Unstable Run Book Sample#
A real run book should include links to anything relevant like dashboards the maintainer should check. This example does not do so for the sake of simplicity. Italicised terms identify places that should be linked.
The information and instructions in this sample are completely fictional and should be taken as true-to-life documentation of our services or how to respond to incidents. It may also refer to observable metrics that we do not actually have configured for our services.
The explanation of source order section serves as an example of “additional information” that may be relevant. Run books will inevitably need to document domain knowledge of our services and implementation details as these are often of critical importance when understanding performance issues especially. The overall guide should seek to be a consice list of steps, but should link to internal additional sections or external documentation that will help run book users make the judgements required by the run book.

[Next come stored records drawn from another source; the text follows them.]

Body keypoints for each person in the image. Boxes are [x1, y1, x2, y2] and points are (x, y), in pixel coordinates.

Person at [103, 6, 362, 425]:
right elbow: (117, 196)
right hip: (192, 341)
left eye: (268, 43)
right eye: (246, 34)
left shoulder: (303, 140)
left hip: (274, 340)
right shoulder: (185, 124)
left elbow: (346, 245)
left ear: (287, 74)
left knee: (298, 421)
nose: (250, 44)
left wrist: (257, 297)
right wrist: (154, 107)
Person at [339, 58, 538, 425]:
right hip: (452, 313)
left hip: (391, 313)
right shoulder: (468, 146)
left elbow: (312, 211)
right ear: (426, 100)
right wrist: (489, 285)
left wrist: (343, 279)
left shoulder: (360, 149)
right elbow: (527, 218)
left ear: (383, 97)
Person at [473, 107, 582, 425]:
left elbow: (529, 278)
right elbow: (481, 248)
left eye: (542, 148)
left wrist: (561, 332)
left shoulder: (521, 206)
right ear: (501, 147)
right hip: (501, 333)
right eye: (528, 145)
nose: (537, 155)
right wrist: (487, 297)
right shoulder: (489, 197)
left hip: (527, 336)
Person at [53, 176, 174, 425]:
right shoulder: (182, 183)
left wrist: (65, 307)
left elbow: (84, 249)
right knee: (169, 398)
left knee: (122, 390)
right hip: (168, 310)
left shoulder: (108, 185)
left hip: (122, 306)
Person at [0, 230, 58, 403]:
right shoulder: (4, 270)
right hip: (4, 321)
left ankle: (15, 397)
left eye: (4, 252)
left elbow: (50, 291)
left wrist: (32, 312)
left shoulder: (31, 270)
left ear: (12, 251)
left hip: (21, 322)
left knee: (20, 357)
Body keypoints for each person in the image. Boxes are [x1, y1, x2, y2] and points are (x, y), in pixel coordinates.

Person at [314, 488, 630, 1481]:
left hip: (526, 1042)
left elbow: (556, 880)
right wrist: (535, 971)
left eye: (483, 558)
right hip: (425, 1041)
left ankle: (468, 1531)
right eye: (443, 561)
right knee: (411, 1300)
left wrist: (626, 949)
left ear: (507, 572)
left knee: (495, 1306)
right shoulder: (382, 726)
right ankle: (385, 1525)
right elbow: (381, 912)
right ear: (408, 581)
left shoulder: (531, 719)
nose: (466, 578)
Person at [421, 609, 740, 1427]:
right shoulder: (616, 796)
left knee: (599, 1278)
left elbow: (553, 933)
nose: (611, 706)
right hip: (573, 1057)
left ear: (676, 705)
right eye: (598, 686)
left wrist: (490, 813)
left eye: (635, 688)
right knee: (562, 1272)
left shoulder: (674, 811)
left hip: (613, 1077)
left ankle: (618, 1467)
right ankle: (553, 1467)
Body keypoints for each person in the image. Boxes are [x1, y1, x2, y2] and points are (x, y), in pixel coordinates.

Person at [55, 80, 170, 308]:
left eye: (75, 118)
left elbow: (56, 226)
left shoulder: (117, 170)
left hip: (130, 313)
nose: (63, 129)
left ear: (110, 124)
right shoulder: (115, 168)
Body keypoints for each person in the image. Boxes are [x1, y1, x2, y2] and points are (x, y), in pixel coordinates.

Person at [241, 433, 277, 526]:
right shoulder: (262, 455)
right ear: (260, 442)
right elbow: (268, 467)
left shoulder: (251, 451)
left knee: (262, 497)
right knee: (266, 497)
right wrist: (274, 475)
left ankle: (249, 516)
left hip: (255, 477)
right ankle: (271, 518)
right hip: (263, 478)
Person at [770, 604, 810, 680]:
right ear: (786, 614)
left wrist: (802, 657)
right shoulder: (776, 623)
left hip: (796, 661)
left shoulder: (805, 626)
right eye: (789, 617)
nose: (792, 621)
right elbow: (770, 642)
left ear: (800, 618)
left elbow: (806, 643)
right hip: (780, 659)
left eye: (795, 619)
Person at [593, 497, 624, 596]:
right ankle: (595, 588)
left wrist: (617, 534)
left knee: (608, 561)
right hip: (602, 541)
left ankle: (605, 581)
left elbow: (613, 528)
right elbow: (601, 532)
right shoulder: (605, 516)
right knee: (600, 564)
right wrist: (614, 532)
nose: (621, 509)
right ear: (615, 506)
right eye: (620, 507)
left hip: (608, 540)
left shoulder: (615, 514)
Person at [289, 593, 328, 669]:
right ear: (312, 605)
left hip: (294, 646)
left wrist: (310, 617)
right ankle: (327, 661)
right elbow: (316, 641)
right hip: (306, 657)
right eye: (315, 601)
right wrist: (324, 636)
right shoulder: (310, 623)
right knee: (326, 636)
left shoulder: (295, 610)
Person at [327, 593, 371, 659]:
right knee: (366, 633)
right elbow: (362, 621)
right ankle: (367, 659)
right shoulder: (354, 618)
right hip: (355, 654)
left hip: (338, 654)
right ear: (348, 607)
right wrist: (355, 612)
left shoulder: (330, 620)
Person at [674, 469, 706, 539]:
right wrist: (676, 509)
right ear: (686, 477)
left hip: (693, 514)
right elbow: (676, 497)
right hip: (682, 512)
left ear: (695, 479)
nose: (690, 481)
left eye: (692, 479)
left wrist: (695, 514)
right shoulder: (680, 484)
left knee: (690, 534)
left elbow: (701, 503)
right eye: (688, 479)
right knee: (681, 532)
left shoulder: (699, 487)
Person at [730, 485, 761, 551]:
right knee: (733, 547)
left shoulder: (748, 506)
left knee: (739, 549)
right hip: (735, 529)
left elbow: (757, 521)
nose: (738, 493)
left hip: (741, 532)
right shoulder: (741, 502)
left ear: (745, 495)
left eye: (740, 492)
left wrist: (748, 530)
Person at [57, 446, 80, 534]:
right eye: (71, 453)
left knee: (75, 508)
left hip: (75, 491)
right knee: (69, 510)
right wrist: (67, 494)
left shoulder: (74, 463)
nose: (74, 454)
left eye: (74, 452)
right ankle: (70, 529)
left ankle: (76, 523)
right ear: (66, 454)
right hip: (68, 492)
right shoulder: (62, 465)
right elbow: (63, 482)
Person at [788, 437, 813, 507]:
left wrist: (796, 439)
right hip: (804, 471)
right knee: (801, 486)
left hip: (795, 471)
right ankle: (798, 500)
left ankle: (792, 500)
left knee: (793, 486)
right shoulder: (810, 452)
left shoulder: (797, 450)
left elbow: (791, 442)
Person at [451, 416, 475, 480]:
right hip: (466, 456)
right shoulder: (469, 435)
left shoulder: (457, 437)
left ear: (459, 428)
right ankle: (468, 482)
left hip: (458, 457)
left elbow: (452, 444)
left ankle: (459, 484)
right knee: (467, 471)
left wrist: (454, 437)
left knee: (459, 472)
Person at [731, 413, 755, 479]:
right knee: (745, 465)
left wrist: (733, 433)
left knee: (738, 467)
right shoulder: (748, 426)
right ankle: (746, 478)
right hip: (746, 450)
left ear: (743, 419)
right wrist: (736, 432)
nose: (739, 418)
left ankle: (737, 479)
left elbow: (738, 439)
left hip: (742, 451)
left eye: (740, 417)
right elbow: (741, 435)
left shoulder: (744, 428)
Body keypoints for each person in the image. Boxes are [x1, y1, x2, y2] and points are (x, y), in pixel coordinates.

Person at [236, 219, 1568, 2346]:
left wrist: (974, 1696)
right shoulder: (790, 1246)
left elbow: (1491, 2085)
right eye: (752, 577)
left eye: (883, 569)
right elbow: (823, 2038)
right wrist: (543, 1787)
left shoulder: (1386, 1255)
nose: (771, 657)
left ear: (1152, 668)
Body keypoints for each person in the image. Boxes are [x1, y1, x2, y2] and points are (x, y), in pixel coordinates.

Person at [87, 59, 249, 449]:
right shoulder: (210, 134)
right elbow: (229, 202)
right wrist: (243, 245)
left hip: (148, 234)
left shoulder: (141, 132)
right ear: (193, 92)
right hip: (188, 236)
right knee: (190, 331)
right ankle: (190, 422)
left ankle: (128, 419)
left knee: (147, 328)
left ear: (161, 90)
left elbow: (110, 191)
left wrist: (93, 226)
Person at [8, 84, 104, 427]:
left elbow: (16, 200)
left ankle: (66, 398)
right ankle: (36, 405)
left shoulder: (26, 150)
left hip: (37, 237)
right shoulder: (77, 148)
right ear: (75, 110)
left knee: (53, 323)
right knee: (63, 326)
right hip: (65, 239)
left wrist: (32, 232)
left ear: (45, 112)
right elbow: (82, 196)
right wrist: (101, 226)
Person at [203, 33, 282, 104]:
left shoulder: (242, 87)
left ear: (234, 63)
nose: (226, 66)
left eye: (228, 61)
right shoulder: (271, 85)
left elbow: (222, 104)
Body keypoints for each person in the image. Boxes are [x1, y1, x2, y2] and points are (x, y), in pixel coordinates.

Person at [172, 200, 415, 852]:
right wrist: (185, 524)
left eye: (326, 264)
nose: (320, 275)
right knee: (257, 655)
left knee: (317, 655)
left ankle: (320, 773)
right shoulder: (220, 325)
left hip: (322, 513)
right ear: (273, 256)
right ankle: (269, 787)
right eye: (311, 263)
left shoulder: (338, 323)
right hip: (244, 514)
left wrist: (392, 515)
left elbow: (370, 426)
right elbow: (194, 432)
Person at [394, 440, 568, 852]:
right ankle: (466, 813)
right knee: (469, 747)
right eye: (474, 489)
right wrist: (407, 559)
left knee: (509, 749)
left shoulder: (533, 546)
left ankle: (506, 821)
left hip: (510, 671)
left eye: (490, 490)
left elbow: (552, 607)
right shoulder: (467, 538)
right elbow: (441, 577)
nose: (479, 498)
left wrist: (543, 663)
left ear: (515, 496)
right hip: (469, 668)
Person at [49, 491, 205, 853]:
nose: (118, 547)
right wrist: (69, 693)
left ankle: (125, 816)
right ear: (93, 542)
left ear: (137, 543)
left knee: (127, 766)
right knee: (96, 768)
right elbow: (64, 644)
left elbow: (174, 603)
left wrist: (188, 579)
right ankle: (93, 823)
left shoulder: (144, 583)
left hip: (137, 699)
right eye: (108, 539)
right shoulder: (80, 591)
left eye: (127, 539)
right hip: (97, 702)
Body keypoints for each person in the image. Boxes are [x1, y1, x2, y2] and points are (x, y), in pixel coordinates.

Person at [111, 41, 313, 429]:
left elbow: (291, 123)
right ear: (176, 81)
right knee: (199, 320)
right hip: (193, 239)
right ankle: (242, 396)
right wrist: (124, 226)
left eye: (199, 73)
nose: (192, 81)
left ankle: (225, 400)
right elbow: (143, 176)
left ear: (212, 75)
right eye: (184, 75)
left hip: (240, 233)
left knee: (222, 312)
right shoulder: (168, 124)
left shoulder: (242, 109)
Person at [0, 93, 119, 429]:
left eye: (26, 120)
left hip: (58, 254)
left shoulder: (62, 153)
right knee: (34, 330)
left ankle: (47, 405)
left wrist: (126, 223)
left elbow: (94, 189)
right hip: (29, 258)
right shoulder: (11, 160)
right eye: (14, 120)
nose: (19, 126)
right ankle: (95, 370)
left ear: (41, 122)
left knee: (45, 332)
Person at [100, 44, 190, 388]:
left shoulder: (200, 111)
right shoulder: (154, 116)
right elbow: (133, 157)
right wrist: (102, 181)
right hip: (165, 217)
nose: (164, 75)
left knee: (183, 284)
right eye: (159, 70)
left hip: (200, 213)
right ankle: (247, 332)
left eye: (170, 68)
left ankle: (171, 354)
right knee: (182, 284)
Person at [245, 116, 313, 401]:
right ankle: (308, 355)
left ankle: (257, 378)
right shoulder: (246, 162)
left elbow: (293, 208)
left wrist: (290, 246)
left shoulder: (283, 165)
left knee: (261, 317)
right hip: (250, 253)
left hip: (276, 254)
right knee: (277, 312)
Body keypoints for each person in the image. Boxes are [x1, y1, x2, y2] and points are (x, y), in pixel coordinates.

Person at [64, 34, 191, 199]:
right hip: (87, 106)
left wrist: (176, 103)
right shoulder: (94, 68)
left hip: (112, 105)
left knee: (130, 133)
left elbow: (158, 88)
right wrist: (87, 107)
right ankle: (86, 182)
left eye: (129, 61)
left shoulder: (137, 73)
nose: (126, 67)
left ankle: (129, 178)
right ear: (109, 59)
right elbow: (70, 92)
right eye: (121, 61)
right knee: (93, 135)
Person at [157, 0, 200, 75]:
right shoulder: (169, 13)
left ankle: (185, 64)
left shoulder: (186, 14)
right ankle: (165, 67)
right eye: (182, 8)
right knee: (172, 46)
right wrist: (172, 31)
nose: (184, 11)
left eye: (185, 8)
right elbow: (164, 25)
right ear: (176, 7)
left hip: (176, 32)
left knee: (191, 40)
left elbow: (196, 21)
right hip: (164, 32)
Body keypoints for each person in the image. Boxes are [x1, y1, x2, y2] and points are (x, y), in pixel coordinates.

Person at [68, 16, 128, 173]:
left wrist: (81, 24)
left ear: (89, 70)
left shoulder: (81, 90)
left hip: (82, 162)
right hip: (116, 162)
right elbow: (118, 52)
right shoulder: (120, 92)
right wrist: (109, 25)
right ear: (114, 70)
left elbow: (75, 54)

Run Book: Increased search response time#
After confirming there is not a total outage, you need to identify the source of the slowdown. There are three general potential sources of search slowdown, in order of likelihood:
Therefore, check the following, in order:
Request count and general network activity. If abnormally high, refer to the traffic analysis run book to identify whether there is malicious traffic. If not, move on.
Average and p99 Elasticsearch response time. If stable, move on.
Total Elasticsearch time for a query (aggregated in Python for all pagination related activity for a single query). If high, query activity may have changed, either legitimately or illegitimately.
Parse query parameters from Nginx logs and check pagination and parameter count activity for abnormal or unexpected behaviour. If any exist, decide whether it is malicious or expected.
… (and so on)
Explanation of source order#
Elasticsearch and Python have similar complexity on the search route. Postgres is used for a single, rather straightforward query just before serialization. Elasticsearch, however, is the most optimisable part of the search route and also the part that can have unexpected interactions or stability due to related activity like indexing during a data refresh.
Historical false positives#
2023-06-08 at 03:00 UTC. There was an increase in response time but it was brief and for a very short period of time and corresponded with peak traffic hourse. We think we can change the anomaly configuration to 2.5 standard deviations above the curve but we need further examples to corroborate this.
2023-06-12 at 16:00 UTC. This happened during low traffic when response time is also much lower than peak traffic. We think we might be able to add downtime for 13:00 to 20:00 UTC.